**EXERCISE MATERIALS**
□ □ □ □ □

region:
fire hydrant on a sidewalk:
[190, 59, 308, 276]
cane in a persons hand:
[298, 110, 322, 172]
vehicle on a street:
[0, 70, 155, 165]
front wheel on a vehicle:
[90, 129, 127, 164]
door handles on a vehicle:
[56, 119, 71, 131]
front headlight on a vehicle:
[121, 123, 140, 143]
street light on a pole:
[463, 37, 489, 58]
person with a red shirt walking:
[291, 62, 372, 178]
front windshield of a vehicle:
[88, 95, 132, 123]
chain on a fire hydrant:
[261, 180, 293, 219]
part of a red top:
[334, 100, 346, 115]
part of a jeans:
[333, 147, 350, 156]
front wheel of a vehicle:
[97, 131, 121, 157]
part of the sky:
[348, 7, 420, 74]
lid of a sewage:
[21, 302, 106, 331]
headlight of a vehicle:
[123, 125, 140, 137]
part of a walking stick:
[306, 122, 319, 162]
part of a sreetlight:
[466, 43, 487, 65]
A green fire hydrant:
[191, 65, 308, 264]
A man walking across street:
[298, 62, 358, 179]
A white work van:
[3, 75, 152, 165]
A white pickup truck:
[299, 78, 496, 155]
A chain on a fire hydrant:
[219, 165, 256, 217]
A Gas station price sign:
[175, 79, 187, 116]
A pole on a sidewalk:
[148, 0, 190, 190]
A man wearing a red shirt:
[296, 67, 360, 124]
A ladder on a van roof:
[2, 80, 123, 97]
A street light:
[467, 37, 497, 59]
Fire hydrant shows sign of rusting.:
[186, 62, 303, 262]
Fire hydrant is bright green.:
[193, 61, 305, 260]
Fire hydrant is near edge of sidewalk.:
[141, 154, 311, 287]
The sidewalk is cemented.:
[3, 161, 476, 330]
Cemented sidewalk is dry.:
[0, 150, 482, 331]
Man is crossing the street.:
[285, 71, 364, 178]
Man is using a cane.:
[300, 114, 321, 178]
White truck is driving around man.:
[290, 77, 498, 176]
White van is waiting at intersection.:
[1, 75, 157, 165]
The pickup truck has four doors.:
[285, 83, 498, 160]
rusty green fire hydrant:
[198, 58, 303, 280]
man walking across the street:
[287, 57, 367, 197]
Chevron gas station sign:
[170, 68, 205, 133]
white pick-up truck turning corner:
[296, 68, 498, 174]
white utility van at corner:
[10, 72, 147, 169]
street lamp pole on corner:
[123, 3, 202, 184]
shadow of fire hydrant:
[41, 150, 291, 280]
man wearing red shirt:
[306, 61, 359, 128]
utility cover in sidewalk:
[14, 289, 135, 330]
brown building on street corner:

□ □ □ □ □

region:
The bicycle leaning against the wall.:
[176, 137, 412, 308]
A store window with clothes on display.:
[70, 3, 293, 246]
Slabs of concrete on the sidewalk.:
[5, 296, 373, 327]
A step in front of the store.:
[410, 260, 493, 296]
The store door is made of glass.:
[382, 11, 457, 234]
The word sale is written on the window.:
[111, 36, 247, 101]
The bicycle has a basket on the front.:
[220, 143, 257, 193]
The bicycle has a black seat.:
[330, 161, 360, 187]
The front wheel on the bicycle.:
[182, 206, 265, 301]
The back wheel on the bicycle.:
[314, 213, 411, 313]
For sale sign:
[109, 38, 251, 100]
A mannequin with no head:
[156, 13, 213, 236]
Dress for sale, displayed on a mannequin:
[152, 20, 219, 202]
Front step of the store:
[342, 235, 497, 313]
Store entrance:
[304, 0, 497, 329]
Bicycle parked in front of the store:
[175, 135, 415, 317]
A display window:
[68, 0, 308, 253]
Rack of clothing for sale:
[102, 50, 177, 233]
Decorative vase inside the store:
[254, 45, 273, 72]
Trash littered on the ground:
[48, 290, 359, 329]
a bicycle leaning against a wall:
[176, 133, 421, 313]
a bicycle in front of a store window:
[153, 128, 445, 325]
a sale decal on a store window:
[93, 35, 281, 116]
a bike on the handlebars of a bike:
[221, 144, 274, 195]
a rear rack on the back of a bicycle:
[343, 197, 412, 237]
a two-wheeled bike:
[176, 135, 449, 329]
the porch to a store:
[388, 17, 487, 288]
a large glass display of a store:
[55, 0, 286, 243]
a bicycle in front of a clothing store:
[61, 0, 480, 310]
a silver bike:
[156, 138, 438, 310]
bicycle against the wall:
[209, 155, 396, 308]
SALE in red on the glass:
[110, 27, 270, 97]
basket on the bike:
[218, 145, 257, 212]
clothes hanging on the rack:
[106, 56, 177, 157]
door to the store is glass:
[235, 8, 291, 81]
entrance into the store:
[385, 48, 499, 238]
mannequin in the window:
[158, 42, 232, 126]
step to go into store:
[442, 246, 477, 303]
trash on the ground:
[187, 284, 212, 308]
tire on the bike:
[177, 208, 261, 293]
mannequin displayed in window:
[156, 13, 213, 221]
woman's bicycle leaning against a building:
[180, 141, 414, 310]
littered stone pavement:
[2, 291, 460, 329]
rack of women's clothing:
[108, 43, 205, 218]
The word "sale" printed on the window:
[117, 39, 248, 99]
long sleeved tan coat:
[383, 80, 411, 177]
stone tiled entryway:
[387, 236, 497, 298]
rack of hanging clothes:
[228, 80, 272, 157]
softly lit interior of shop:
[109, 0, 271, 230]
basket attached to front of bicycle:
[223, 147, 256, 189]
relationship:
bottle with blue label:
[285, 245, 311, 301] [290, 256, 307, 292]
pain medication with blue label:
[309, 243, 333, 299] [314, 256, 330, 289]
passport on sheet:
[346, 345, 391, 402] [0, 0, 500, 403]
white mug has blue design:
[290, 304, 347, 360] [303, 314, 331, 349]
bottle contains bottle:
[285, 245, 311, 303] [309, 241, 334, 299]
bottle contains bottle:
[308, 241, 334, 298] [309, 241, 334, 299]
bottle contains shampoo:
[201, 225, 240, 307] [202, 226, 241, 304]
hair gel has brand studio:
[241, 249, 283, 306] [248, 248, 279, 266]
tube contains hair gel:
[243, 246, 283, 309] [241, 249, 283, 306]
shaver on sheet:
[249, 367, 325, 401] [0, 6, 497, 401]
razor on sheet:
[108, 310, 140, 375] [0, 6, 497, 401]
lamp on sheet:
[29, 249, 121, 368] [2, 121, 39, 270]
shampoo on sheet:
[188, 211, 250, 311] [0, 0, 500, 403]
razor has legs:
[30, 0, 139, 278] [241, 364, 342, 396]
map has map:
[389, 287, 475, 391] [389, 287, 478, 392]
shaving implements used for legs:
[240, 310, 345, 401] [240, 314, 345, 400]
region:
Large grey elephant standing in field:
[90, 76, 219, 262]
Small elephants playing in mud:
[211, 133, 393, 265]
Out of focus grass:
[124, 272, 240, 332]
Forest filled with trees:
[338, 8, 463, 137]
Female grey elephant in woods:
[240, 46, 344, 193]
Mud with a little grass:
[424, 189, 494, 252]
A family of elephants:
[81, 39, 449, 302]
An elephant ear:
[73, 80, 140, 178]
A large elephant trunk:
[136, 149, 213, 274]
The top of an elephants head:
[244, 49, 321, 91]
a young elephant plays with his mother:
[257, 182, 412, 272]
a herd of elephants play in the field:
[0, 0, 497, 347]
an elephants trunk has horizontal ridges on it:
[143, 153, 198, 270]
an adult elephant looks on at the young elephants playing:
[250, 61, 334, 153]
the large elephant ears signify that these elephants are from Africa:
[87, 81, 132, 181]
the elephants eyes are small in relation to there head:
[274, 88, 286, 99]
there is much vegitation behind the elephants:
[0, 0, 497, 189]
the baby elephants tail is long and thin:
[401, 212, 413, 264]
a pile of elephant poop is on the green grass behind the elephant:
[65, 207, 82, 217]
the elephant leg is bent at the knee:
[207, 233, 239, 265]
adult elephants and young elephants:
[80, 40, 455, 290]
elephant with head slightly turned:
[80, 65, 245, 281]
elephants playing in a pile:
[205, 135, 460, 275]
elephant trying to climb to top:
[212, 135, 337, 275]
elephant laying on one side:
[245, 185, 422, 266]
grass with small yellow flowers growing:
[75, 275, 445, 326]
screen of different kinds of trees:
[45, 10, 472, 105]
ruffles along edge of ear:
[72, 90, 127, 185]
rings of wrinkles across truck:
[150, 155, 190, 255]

□ □ □ □ □

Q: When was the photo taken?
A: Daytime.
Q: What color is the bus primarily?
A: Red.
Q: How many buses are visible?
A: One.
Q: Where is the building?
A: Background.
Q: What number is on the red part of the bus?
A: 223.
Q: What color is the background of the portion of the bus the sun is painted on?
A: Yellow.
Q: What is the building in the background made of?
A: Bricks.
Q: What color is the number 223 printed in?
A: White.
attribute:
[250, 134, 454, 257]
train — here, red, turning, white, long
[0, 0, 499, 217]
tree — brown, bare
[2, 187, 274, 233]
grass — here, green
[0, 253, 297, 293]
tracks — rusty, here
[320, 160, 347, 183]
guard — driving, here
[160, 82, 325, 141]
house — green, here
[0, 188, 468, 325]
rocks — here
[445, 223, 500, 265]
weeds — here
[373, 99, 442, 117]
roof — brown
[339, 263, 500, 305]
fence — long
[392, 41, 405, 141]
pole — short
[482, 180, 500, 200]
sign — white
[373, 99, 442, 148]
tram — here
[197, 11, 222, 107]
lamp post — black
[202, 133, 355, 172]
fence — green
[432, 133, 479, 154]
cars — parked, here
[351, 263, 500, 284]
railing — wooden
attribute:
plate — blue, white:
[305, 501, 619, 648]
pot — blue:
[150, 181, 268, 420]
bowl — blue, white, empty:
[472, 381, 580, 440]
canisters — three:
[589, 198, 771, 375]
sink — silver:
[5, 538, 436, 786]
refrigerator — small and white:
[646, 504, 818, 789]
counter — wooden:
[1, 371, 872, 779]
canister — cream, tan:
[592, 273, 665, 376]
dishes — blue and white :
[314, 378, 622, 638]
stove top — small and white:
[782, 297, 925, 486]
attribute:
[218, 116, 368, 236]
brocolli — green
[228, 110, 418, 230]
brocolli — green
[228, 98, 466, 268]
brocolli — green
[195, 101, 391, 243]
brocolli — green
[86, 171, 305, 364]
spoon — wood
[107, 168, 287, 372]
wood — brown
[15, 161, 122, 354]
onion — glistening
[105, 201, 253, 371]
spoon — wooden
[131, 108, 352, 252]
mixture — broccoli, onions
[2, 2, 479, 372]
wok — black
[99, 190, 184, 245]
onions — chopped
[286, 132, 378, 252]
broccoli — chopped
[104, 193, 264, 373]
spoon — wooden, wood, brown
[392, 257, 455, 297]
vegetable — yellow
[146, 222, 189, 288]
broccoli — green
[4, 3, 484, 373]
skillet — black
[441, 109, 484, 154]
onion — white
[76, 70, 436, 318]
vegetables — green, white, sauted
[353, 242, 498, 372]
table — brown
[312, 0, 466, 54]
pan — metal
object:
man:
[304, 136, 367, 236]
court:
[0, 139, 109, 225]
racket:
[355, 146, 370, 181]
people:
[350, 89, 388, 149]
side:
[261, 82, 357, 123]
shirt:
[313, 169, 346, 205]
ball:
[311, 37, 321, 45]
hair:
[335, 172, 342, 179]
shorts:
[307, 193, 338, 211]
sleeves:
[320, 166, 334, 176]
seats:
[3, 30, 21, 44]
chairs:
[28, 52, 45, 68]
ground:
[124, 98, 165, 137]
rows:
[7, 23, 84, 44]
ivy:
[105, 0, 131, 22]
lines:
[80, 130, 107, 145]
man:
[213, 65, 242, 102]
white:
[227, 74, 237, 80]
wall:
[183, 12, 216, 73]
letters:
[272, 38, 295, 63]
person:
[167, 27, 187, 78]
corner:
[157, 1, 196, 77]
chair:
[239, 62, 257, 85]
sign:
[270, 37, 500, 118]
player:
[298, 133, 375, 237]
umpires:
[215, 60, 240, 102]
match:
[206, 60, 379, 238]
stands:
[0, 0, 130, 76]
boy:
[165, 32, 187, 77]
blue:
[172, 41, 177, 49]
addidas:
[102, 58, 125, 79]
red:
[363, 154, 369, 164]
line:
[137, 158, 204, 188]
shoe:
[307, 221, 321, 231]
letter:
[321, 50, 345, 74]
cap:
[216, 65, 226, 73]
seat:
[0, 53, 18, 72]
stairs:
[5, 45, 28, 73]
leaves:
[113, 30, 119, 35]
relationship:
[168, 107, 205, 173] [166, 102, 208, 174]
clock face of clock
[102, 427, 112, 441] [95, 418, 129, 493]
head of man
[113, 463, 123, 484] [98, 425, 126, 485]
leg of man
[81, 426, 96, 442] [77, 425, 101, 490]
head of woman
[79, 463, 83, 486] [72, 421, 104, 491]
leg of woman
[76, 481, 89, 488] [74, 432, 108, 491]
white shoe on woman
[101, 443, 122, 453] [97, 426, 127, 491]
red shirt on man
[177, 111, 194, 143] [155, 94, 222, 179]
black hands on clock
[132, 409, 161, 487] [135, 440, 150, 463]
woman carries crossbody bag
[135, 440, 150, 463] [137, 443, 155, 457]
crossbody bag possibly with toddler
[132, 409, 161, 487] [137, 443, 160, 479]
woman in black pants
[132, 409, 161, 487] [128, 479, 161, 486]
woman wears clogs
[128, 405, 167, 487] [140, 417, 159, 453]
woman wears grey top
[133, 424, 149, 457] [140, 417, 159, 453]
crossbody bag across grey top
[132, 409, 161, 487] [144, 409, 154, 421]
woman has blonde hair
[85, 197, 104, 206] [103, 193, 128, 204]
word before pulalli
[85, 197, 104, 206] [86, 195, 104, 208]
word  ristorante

□ □ □ □ □

**TASK DIRECTIONS**
Return, character for character, the rows starting at the line that has "a young elephant" and stopping after the line that has "[150, 155, 190, 255]".

**CORRECT RESULT**
a young elephant plays with his mother:
[257, 182, 412, 272]
a herd of elephants play in the field:
[0, 0, 497, 347]
an elephants trunk has horizontal ridges on it:
[143, 153, 198, 270]
an adult elephant looks on at the young elephants playing:
[250, 61, 334, 153]
the large elephant ears signify that these elephants are from Africa:
[87, 81, 132, 181]
the elephants eyes are small in relation to there head:
[274, 88, 286, 99]
there is much vegitation behind the elephants:
[0, 0, 497, 189]
the baby elephants tail is long and thin:
[401, 212, 413, 264]
a pile of elephant poop is on the green grass behind the elephant:
[65, 207, 82, 217]
the elephant leg is bent at the knee:
[207, 233, 239, 265]
adult elephants and young elephants:
[80, 40, 455, 290]
elephant with head slightly turned:
[80, 65, 245, 281]
elephants playing in a pile:
[205, 135, 460, 275]
elephant trying to climb to top:
[212, 135, 337, 275]
elephant laying on one side:
[245, 185, 422, 266]
grass with small yellow flowers growing:
[75, 275, 445, 326]
screen of different kinds of trees:
[45, 10, 472, 105]
ruffles along edge of ear:
[72, 90, 127, 185]
rings of wrinkles across truck:
[150, 155, 190, 255]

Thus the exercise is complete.